Wednesday 17 May 2017

Abbey Wood Caravan Club Site, London




The day is closing with rain as it started, all as forecasted. For that reason we delayed our departure this morning, not willing to spend the day rain sodden as we waited for public transport. 

Two days ago we had learned from our guide who led us around the Old Royal Naval College that Greenwich Palace had been Henry VIII’s favourite palace together with Eltham (pronounced Eltim) Palace. I had previously noticed this on our road map, but it had not initially featured on our to-do list. Today was the perfect opportunity to explore this royal residence, little known to foreigners from the Antipodes.

The truth is that the palace itself is long gone, but this does not negate the tourist appeal. 

The first mention of any settlement on the site was made in the 1086 Doomsday survey, when it was recorded as belonging to Odo, Bishop of Bayeux, half-brother of William the Conqueror. The property changed hands several times through until 1295 when Anthony Bek, Bishop of Durham, acquired it. It was he who is said to have rebuilt the manor house and constructed a defensive perimeter wall and brick within the moat, and he who bequeathed it to Edward II in 1305 on his death.   It was then used as a royal residence from the 14th and 16th century, the Great Hall built by Edward IV in the 1470s, and it is here that Henry VIII spent much of his childhood.

The Palace then fell into decline and by the 18th century was a picturesque ruin, narrowly escaping total destruction. During the 1640s, Civil War Parliamentary troops who were quartered here, badly damaged the palace and the deer park, cutting down many trees for firewood.

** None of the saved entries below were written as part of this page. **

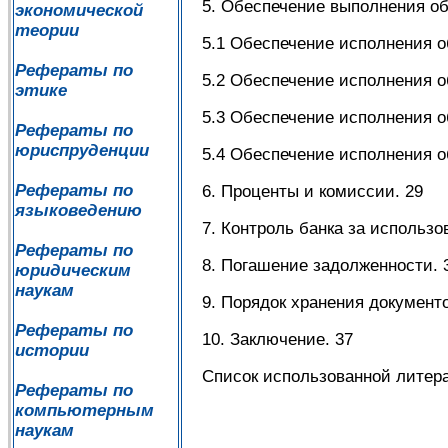
5. Обеспечение выполнения об
экономической
теории
5.1 Обеспечение исполнения о
Рефераты по
5.2 Обеспечение исполнения о
этике
5.3 Обеспечение исполнения о
Рефераты по
юриспруденции
5.4 Обеспечение исполнения о
Рефераты по
6. Проценты и комиссии. 29
языковедению
7. Контроль банка за использо
Рефераты по
8. Погашение задолженности. 
юридическим
наукам
9. Порядок хранения документо
Рефераты по
10. Заключение. 37
истории
Список использованной литера
Рефераты по
компьютерным
наукам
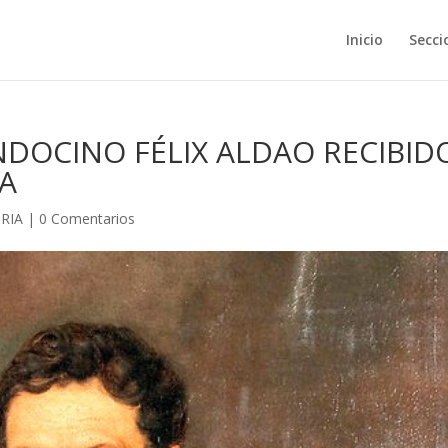
Inicio
Secci
DOCINO FÉLIX ALDAO RECIBID
A
RIA
|
0 Comentarios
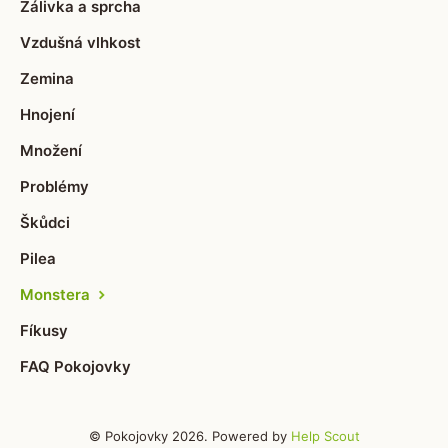
Zálivka a sprcha
Vzdušná vlhkost
Zemina
Hnojení
Množení
Problémy
Škůdci
Pilea
Monstera
Fíkusy
FAQ Pokojovky
© Pokojovky 2026.
Powered by
Help Scout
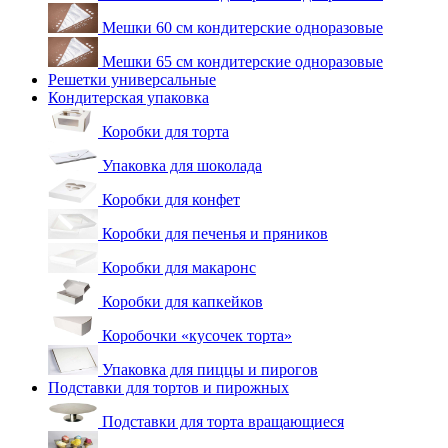
Мешки 60 см кондитерские одноразовые
Мешки 65 см кондитерские одноразовые
Решетки универсальные
Кондитерская упаковка
Коробки для торта
Упаковка для шоколада
Коробки для конфет
Коробки для печенья и пряников
Коробки для макаронс
Коробки для капкейков
Коробочки «кусочек торта»
Упаковка для пиццы и пирогов
Подставки для тортов и пирожных
Подставки для торта вращающиеся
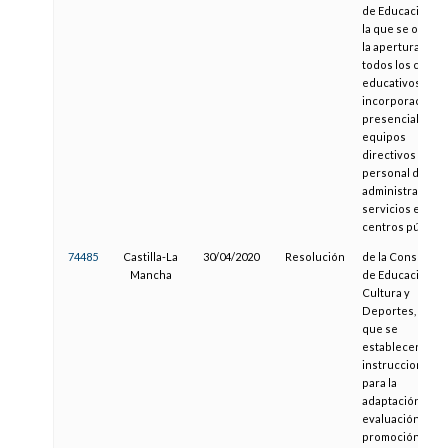
de Educación, p
la que se orden
la apertura de
todos los centr
educativos y la
incorporación
presencial de
equipos
directivos y
personal de
administración 
servicios en los
centros público
74485
Castilla-La
30/04/2020
Resolución
de la Consejería
Mancha
de Educación,
Cultura y
Deportes, por la
que se
establecen
instrucciones
para la
adaptación de la
evaluación,
promoción y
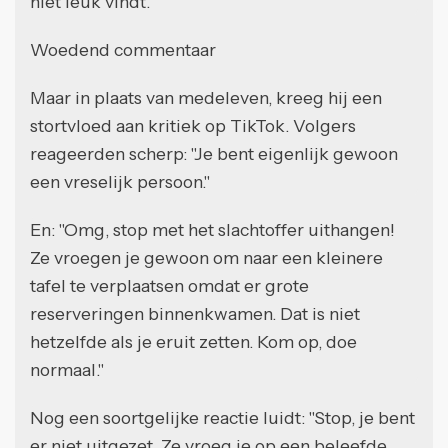
niet leuk vindt."
Woedend commentaar
Maar in plaats van medeleven, kreeg hij een
stortvloed aan kritiek op TikTok. Volgers
reageerden scherp: "Je bent eigenlijk gewoon
een vreselijk persoon."
En: "Omg, stop met het slachtoffer uithangen!
Ze vroegen je gewoon om naar een kleinere
tafel te verplaatsen omdat er grote
reserveringen binnenkwamen. Dat is niet
hetzelfde als je eruit zetten. Kom op, doe
normaal."
Nog een soortgelijke reactie luidt: "Stop, je bent
er niet uitgezet. Ze vroeg je op een beleefde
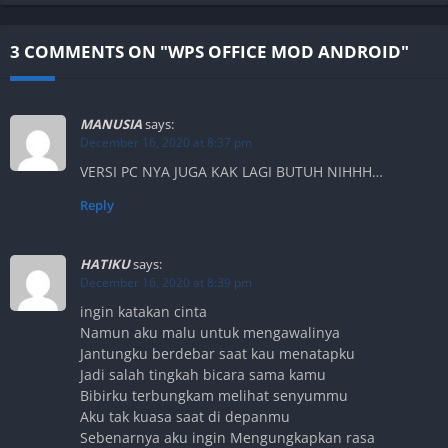
3 COMMENTS ON "WPS OFFICE MOD ANDROID"
MANUSIA
says:
December 16, 2020 at 8:37 pm
VERSI PC NYA JUGA KAK LAGI BUTUH NIHHH…
Reply
HATIKU
says:
December 16, 2020 at 8:39 pm
ingin katakan cinta
Namun aku malu untuk mengawalinya
Jantungku berdebar saat kau menatapku
Jadi salah tingkah bicara sama kamu
Bibirku terbungkam melihat senyummu
Aku tak kuasa saat di depanmu
Sebenarnya aku ingin Mengungkapkan rasa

By the 1820s, under threat of demolition, the importance of the surviving buildings was finally recognised and efforts were made to repair them. In 1859 the farmhouse adjoining the Great Hall was rebuilt as a fine residence, and the Hall was reincarnated as an indoor tennis court.
In 1933 the palace site was leased to Stephan and Virginia Courtauld, a couple who did little but live off the wealth created by Courtauld ancestors, silversmiths and later rayon manufacturers. To their credit, they saved the Palace, building a new, modern house next to the medieval Great Hall and developing a fabulous new garden. They stayed on, even enduring substantial damage during the Blitz, but finally left in 1944 when they headed for Scotland then on to Southern Rhodesia, passing the lease on to the Royal Army Educational Corps in 1945; the corps remaining here until 1992. In 1995 English Heritage took over management of the palace, and in 1999, completed major repairs and restorations of the interior and gardens.

The result and outcome of all this change of ownership and great wealth, is that the public now have the opportunity to see a glamorous 1930s showpiece, an eclectic mix of Art Deco, ultra smart ocean liner style and cutting edge Swedish design. 

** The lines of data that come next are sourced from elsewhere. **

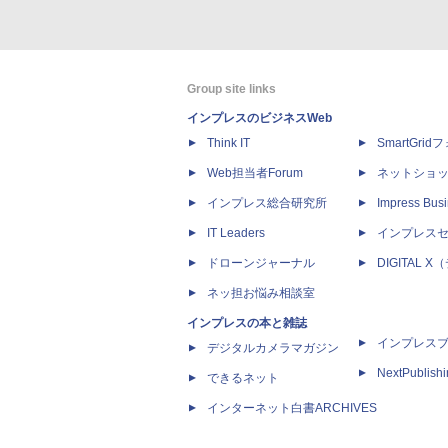
Group site links
インプレスのビジネスWeb
Think IT
SmartGri
Web担当者Forum
ネットショ
インプレス総合研究所
Impress Busi
IT Leaders
インプレス
ドローンジャーナル
DIGITAL
ネッ担お悩み相談室
インプレスの本と雑誌
インプレス
デジタルカメラマガジン
NextPublish
できるネット
インターネット白書ARCHIVES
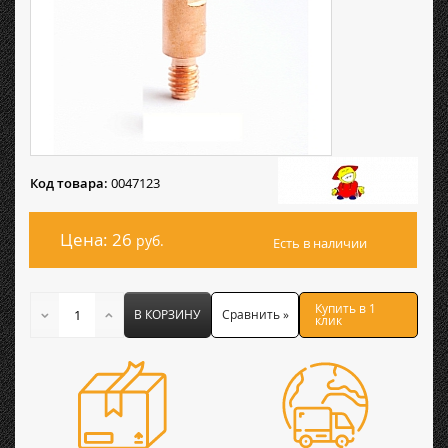
Код товара:
0047123
Цена: 26
руб.
Есть в наличии
Купить в 1
В КОРЗИНУ
Сравнить »
клик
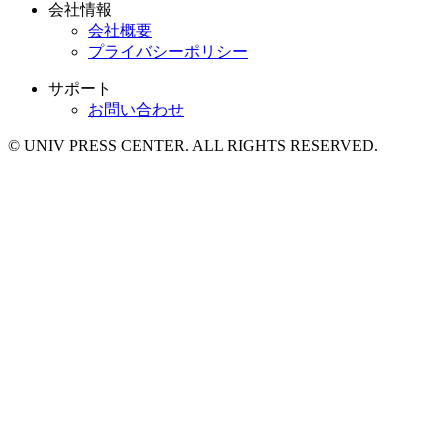
会社情報
会社概要
プライバシーポリシー
サポート
お問い合わせ
© UNIV PRESS CENTER. ALL RIGHTS RESERVED.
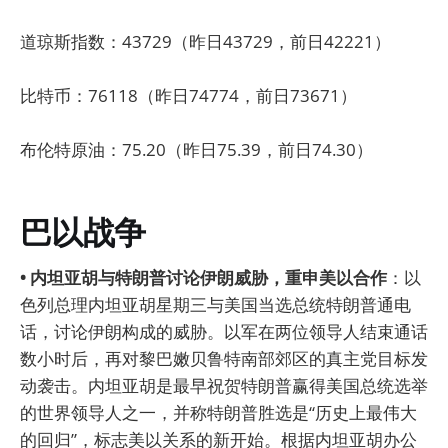
道琼斯指数：43729（昨日43729，前日42221）
比特币：76118（昨日74774，前日73671）
布伦特原油：75.20（昨日75.39，前日74.30）
巴以战争
• 内坦亚胡与特朗普讨论伊朗威胁，重申美以合作
：以
色列总理内坦亚胡星期三与美国当选总统特朗普通电
话，讨论伊朗构成的威胁。以军在两位领导人结束通话
数小时后，再对黎巴嫩贝鲁特南部郊区的真主党目标发
动袭击。内坦亚胡是最早祝贺特朗普赢得美国总统选举
的世界领导人之一，并称特朗普胜选是“历史上最伟大
的回归”，标志美以关系的新开始。根据内坦亚胡办公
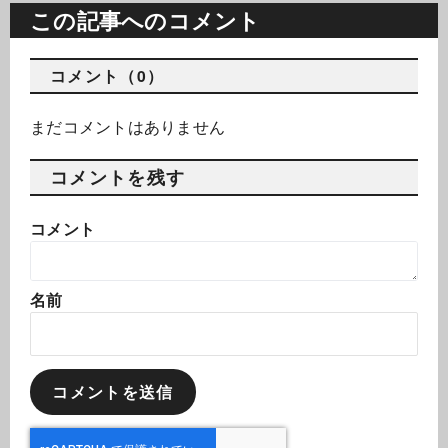
この記事へのコメント
コメント（0）
まだコメントはありません
コメントを残す
コメント
名前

We arrived right on opening time, the rain having abated, so we set off around the nineteen acres of beautiful gardens. The Courtaulds had wonderful taste, imagination and most of all, endless funds; perhaps we could all do as well if money were no object. As the rain started again, we headed into the house, and armed with audio guides, spent a couple of hours exploring every nook and cranny. 

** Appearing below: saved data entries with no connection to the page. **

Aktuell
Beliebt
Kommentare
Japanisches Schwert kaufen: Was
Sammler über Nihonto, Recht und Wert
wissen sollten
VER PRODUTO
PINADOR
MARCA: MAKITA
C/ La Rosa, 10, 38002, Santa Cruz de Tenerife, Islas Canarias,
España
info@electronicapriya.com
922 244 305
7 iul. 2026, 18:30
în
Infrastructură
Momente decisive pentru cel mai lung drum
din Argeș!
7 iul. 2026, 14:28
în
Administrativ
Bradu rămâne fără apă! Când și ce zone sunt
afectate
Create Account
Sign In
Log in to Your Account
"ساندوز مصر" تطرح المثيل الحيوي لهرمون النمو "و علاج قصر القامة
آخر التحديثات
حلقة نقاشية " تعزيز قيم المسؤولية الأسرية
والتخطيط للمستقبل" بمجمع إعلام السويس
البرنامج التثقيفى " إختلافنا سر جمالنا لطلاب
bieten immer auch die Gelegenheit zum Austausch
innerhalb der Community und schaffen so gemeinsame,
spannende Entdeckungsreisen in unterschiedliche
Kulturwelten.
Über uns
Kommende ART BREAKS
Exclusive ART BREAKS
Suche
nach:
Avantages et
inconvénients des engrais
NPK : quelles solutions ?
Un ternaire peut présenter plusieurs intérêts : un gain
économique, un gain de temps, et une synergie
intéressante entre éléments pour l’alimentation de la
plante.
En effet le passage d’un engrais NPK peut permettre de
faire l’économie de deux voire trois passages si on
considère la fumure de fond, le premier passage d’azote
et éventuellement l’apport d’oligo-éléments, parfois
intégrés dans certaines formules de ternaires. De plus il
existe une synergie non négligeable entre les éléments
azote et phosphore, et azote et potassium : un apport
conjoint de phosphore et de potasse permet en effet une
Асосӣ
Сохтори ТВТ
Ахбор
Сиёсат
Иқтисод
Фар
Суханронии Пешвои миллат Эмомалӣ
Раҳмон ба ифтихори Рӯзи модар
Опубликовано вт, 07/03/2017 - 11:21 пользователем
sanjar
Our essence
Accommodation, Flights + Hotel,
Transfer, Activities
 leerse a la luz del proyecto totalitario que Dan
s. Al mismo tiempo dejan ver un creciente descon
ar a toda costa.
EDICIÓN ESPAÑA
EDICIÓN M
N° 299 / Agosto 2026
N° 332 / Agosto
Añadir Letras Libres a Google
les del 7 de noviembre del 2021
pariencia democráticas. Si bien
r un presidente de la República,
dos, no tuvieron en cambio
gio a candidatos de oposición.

Not only were we delighted with the palace and gardens, we were also impressed with the suburb of Eltham, a little oasis in the rather unattractive suburbs south east of the Thames.

We retreated to our camp via the local Lidl superstore, where we managed to buy twenty times the volume of groceries on our list, and then I took the opportunity to cook up a batch of bolognaise sauce to freeze. Hopefully the rain will have passed by tomorrow morning and we can venture out again to make the most of our last three full days in the city.